Director, Louis Albert

Dr. Albert is President of the West Campus of Pima County Community College in Tucson, AZ. He is a former community college chief academic officer at a California two-year college; and former Vice President of the American Association of Higher Education, a not-for-profit membership association on which Director Gardner served as a member of its board of trustees. Dr. Albert’s experience in running a membership organization and its conferences will be of great value to the Board and the Institute. He also served for six years as Chair of the Board of Trustees of a 501c3 post secondary organization, the International Partnership for Service Learning. That experience helps him provide leadership for this board. His presidential leadership for a campus that is realizing huge enrollment gains of Hispanic students will also provide valuable insights for this Board and Institute. Dr.
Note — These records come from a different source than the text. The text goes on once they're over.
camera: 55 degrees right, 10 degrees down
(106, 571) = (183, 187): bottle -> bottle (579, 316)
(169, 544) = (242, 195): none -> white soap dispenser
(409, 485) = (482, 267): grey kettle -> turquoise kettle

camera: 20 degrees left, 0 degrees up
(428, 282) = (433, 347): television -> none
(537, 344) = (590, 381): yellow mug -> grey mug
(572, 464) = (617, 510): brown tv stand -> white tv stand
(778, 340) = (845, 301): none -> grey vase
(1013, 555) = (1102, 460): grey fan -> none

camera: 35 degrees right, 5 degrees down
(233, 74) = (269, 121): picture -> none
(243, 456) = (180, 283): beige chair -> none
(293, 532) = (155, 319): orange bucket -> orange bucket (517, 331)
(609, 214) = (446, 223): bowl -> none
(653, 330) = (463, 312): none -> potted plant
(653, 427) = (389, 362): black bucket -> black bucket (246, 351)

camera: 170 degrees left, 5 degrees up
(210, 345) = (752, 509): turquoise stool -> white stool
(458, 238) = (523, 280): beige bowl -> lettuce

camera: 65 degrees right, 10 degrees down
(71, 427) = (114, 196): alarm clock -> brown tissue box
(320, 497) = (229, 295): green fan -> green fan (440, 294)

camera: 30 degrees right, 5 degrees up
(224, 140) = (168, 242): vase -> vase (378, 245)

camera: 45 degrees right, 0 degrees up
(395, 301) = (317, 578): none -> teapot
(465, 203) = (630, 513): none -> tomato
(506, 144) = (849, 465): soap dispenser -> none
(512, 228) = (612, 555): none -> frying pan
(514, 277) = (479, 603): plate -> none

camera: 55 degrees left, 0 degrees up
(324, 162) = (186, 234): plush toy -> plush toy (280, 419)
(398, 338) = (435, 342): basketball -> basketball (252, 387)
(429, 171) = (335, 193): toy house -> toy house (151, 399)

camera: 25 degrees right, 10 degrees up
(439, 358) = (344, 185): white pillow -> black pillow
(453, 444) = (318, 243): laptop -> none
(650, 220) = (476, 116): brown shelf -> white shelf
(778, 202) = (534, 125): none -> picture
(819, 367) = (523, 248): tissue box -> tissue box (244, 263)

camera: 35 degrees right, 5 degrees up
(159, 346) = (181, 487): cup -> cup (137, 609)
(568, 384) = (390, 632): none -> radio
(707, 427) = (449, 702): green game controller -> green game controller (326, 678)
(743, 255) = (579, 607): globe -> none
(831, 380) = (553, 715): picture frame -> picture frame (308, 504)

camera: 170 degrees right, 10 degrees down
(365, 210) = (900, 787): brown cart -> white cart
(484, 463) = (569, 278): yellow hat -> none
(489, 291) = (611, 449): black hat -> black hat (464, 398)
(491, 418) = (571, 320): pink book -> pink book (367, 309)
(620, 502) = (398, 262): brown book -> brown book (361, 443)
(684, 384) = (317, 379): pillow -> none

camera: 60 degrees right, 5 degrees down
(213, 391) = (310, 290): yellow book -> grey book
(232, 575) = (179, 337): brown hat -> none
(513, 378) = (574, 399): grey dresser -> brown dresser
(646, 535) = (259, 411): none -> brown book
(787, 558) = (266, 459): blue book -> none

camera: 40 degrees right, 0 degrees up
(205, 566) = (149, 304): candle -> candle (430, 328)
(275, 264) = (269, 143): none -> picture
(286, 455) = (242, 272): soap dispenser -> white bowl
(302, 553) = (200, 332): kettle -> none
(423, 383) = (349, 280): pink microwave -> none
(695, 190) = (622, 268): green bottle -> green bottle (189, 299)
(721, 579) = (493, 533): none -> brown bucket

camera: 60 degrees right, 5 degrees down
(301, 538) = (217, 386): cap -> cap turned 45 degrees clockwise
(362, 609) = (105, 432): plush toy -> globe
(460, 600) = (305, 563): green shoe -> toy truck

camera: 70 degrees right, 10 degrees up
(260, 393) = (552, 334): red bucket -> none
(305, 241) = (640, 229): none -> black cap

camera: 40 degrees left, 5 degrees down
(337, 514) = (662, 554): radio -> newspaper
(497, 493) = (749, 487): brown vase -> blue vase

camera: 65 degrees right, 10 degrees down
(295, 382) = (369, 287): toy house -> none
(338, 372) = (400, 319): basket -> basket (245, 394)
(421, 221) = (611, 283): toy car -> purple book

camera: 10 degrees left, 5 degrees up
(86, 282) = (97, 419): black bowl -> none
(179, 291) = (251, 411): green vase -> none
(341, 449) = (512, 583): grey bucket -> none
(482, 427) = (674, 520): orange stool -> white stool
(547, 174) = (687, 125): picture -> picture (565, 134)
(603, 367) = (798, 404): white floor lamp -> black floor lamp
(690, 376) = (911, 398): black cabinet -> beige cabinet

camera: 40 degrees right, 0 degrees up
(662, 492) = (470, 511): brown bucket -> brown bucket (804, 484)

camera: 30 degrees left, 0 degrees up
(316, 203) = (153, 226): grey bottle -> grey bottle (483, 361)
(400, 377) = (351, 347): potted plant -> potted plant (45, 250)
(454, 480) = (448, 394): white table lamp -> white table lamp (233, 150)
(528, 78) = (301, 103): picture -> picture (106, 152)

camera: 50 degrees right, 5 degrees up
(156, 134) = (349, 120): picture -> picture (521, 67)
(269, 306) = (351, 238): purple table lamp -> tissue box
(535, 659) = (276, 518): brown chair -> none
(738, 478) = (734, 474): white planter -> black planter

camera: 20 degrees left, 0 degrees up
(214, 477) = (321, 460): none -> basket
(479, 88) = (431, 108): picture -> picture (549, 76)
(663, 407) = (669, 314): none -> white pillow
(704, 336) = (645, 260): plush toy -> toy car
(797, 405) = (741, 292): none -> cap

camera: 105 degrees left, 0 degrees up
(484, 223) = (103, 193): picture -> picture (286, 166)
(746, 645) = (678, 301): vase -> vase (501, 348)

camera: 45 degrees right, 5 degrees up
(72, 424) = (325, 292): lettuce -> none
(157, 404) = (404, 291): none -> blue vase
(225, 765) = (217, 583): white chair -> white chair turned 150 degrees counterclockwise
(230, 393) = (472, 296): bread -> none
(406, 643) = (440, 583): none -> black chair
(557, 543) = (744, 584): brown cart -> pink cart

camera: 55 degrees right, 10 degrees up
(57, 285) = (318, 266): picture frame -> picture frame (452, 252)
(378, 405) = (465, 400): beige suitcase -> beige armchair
Albert also served as a member of the National Board of Campus Compact, a consortium of nearly 1,200 college and university presidents committed to advancing service-learning and civic engagement in higher education.


Director, George Mehaffy

George Mehaffy serves as the Vice President for Academic Leadership and Change at the American Association of State Colleges and Universities (AASCU) in Washington, D.C., representing 430 public colleges and universities and their 3.7 million students. His division is responsible for developing and managing programs for member institutions in areas such as leadership development, undergraduate education, technology, international education and teacher education. He directs a variety of projects, including international programs with a Chinese higher education association, a technology transformation project with EDUCAUSE, an articulation project with community colleges, and two national studies of student success. In 2003, he launched the American Democracy Project, a civic engagement initiative with 228 colleges and universities, a partnership with The New York Times. He has university teaching and administrative experience in New Mexico and California.


Director, John Lawless

John W. Lawless has many years of experience as a manager and CEO of business and non-profit organizations. His career began in the information systems division of McDonnell Douglas and includes the founding of HBOC, a nationwide healthcare information systems company. He was also involved in the establishment of several start-up companies and mergers, most notably the merger of Inforum and Medstat to create the Michigan-based firm of Medstat, a healthcare information company. Lawless has also served on the boards of several arts organizations and served as chair of the board for the Arts Center of Coastal Carolina in Hilton Head, SC. Lawless is now retired and lives with his wife, Barbara, in Hendersonville, NC. Mr. Lawless will bring to the Institute board a long history of making non-profit organizations even more viable in addition to his extraordinary business acumen and experience in strategic planning.


Director, Scott Evenbeck

Dr. Evenbeck joined City University of New York in 2011 as The New Community College’s founding president. He served as professor of psychology and founding dean of University College at Indiana University-Purdue University, Indianapolis. Scott has long been involved in designing, implementing and assessing programs for students in their first years of university study. He played a major role in various initiatives to support student achievement in Indiana, including efforts to keep students in college. He has given more than 100 presentations on serving students as they enter college, and he has written many articles and chapters on academic achievement and persistence. Scott was a task force adviser for the Foundations of Excellence in the First College Year, a board member of the American Conference of Academic Deans, and a faculty member for the Learning Community Institute of the Washington Center for Undergraduate Education. The National Learning Community conference recognized him with the lifetime achievement award. He has been on accreditation teams for three regional associations, focusing on general education, assessment and programs for entering students.